Bu konuda herhangi bir ayete ve rivayete rastlamadık, ancak insan kırk gün amellerini ihlasla yerine getirir ve onları Allah rızası için yaparsa Allah hikmetini onun kalbine yerleştirir, diline akıtır, şeklinde rivayetler vardır.
Bu bağlamda şu noktalarıda göz önüne almak gerekir:
1- İnsan bu dünyada olduğu sürece Şeytanın vereceği zarardan güvende değildir; öyleyse asla günahtan korunacağını zannetmesin.
2- Allah’ın rahmetinden asla ümit kesmemek gerekir; günah ne kadar tekrar edilirse edilsin yinede tevbe kapısı açıktır ve Allah’ın rahmetinden ümidi kesmemek gerekir.
Cevabın anlaşılabilmesi için önce birkaç noktayı hatırlatmamız gerekiyor:
1- Konuyla ilgili herhangi bir ayet ve hadise rastlamadık; ancak kırk sayısının tesiri hakkında rivayetlerde bir çok nokta gelmiştir.
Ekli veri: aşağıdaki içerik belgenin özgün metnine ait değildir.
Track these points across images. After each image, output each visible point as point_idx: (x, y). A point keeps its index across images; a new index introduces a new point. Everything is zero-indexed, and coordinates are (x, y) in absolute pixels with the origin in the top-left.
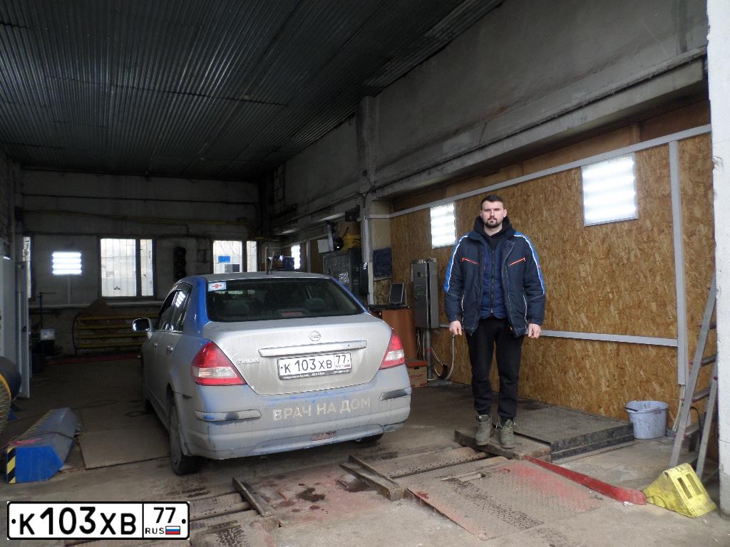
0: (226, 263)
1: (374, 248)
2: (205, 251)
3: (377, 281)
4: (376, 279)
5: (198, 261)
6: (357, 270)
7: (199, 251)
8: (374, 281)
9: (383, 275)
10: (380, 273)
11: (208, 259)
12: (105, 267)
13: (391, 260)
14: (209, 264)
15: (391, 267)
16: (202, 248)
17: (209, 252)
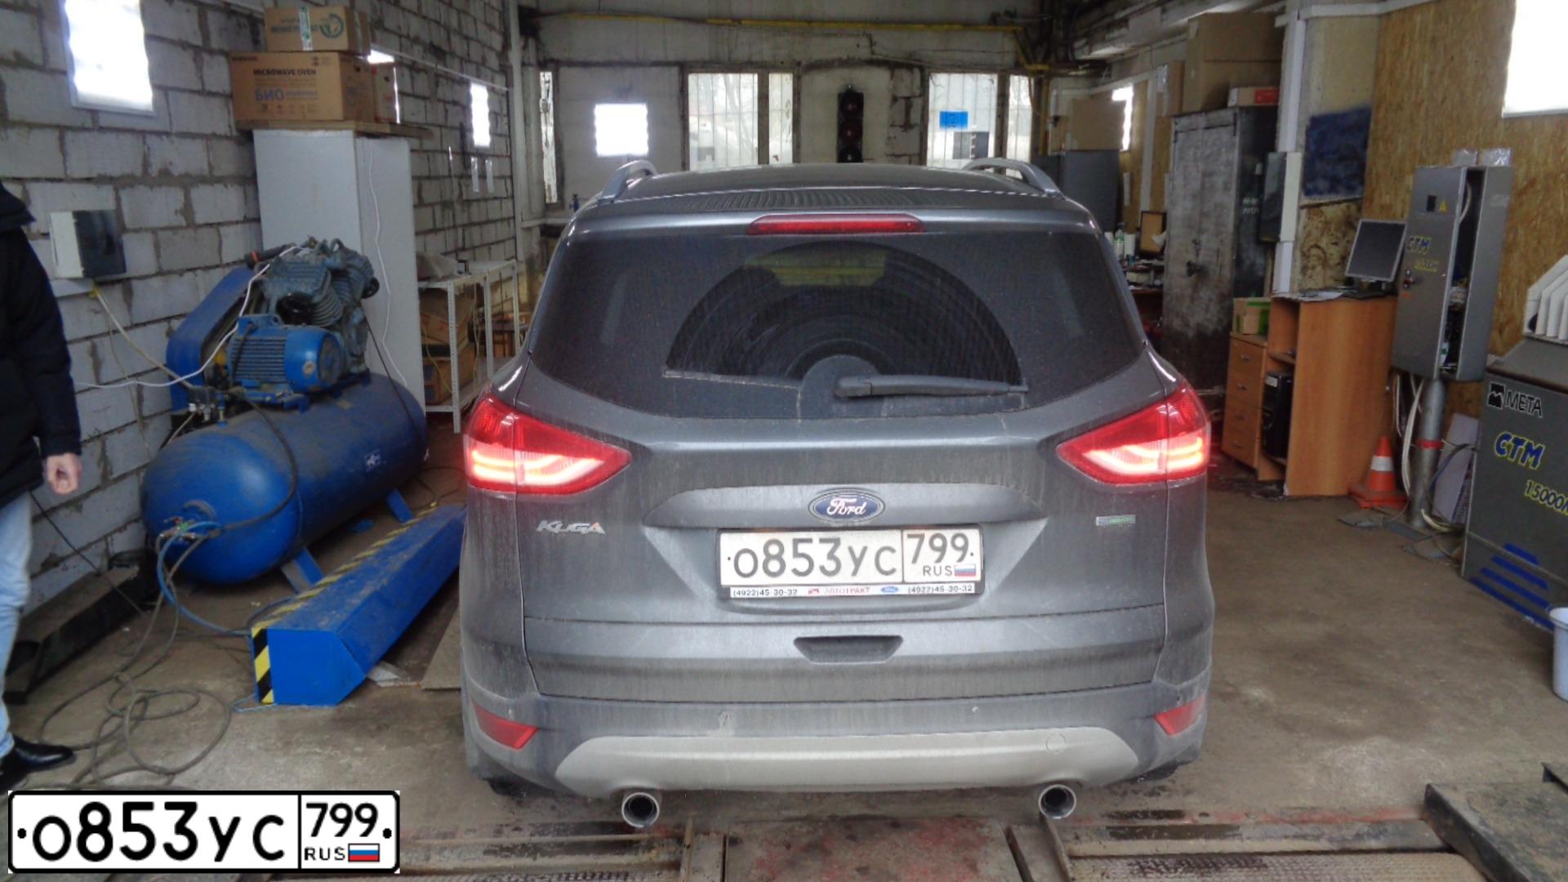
0: (958, 130)
1: (1315, 109)
2: (908, 99)
3: (1309, 207)
4: (1306, 201)
5: (893, 125)
6: (1258, 170)
7: (895, 99)
8: (1302, 207)
9: (1332, 190)
10: (1322, 184)
11: (915, 117)
12: (697, 138)
13: (1365, 146)
14: (915, 133)
15: (1362, 166)
16: (903, 92)
17: (918, 102)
Onlardan sorunuzla ilgili olduğunu tahmin ettiğimiz bazılarını aşağıda aktarıyoruz:
a) Kim Allah’a olan imanını kırk gün ihlaslı ederse ve kırk gün ihlasla Allah’ı anarsa, Allah onu dünyaya karşı isteksiz eder, dünyanın dert ve dermanlarına karşı gözünü açar, hikmetini kalbine yerleştirir ve diline akıtır.[1]
b) Kırk gün helal lokma yiyenin kalbi nurlanır.[2]
c) Hz. Adem cennetten indirildikten ve Hz. Davud evla olanı terkettikten sonra kırk gün ve gece tevbeyle meşguldüler.[3]
Bunların dışında da ahlaki kemale ulaşmakta ve kötü amellerin silinmesinde kırk sayısının etkisi gözlemlenmektedir.
2- Kuşkusuz bir amelin tekrar edilmesi insanın ruhunda ve canında nüfuz ettiği; ahlak alimlerinin deyimiyle sabit bir meleke ve sıfata dönüşmesine neden olduğu gibi, bir amel terkedildiğinde de o amelin nefsani etkileri insanın ruhundan silinmesi uzun zaman alır ve o günaha yeniden dönmek kolaylıkla gerçekleşmeyecek şekilde insanın o günahın lezzetini unutmasına neden olur.
3- İnsan bu dünyada olduğu sürece Şeytanın vereceği zarardan güvende değildir.[4] Kur’an-ı Kerim buyuruyor: ‘Ben kendi nefsimi temize çıkarmıyorum. Hiç şüphesiz Rabbimin merhamet ettiğinin dışında nefis sürekli kötülüğü emreder. Kuşkusuz Rabbim affeden ve merhamet edendir.’[5]
Bundan dolayı Masum İmamlar (a.s) Allah’a hep şöyle arzederlerdi: ‘İlahi! Bir an dahi olsun bizi kendi halimize bırakma.’[6]
Bu yüzden günah işlememekten dolayı asla güvende olunduğu zannedilmesin
4- Allah’ın rahmetinden ümit kesmemek gerekir; zira günah ne kadar tekrar edilirse edilsin yinede tevbe kapısı açıktır ve Allah’ın rahmetine hep ümit bağlamak gerekir.[7]